▶ _PASSAGE SHOWN_
────────────────

I came across Soundwire and Airdroid, which both cast audio from the tablet to PC via wired USB, Bluetooth, or Wi-Fi. A companion app needs to be installed on both tablet and PC. As I understand it, the tablet receives the stream and then it sends it to the PC. Obviously Bluetooth is out, since it is lossy. But I do not know if the wired USB options or Wi-Fi is bit perfect. I checked their forums and did a Google search but came up with nothing.

Is there a way to check if the audio received on the PC is bit perfect compared to the original stream?
 
Try Googling the DTS test. Emphasize on try because it seems the articles about it have already disappeared since it is so old.

The idea: DTS is just a PCM .WAV file containing digital data (that sounds like noise) but when fed to a DTS decoder the decoder knows it is DTS and produces music. If the PCM was sent without alteration the DTS player will play music, if the PCM was altered then it plays noise.

And just some short comments:

1) The implementation matters more than the physical layer connection. With many YouTube streamer/"caster" e.g. The phone tells the TV to play this YouTube video or Spotify audio, the TV actually grabs the video or audio from YouTube or Spotify itself. In which case the result is identical for both phone and TV i.e. the TV will stream lossless from Spotify if able to. For screen mirroring / audio output device emulation, it is pretty much guaranteed to be not bit-perfect because of timing restrictions unless the interface is specifically designed to be bit-perfect.

2) I'm not really bothered. I even found my Musiland USD don't do bitperfect outside of bitstreaming mode (or is it unable to bitstream period, can't remember) but I don't care.
 
The above method is indeed the perfect way to measure bitperfect playback, I used this in the past.

There is a second way - if you have a HDCD capable receiver, you can rip a HDCD CD to WAV or FLAC and play that back through your receiver, check for the HDCD indicator to come on & stay on. Be sure to have maximum volume on the source or it will alter the bits for sure.

────────────────

▶ _WHAT IS REQUIRED_
Answer these about the bit-perfect audio discussion above:
1. Which two apps were found that cast audio from the tablet to PC?
2. What does the DTS player play if the PCM was altered?
3. With an HDCD-capable receiver, what should come on and stay on?

▶ _SUPPLIED MATERIAL_
────────────────

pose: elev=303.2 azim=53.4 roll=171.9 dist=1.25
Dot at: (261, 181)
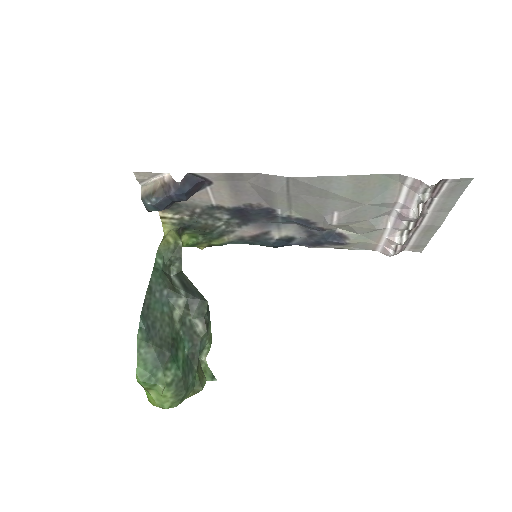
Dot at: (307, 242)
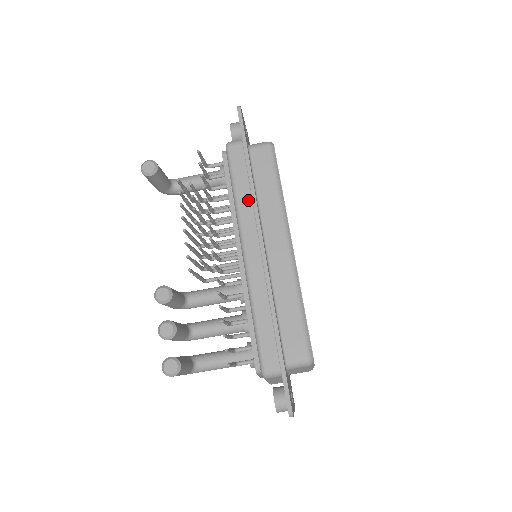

────────────────

▶ _WRITTEN ANSWER_
1. Soundwire and Airdroid
2. Noise
3. The HDCD indicator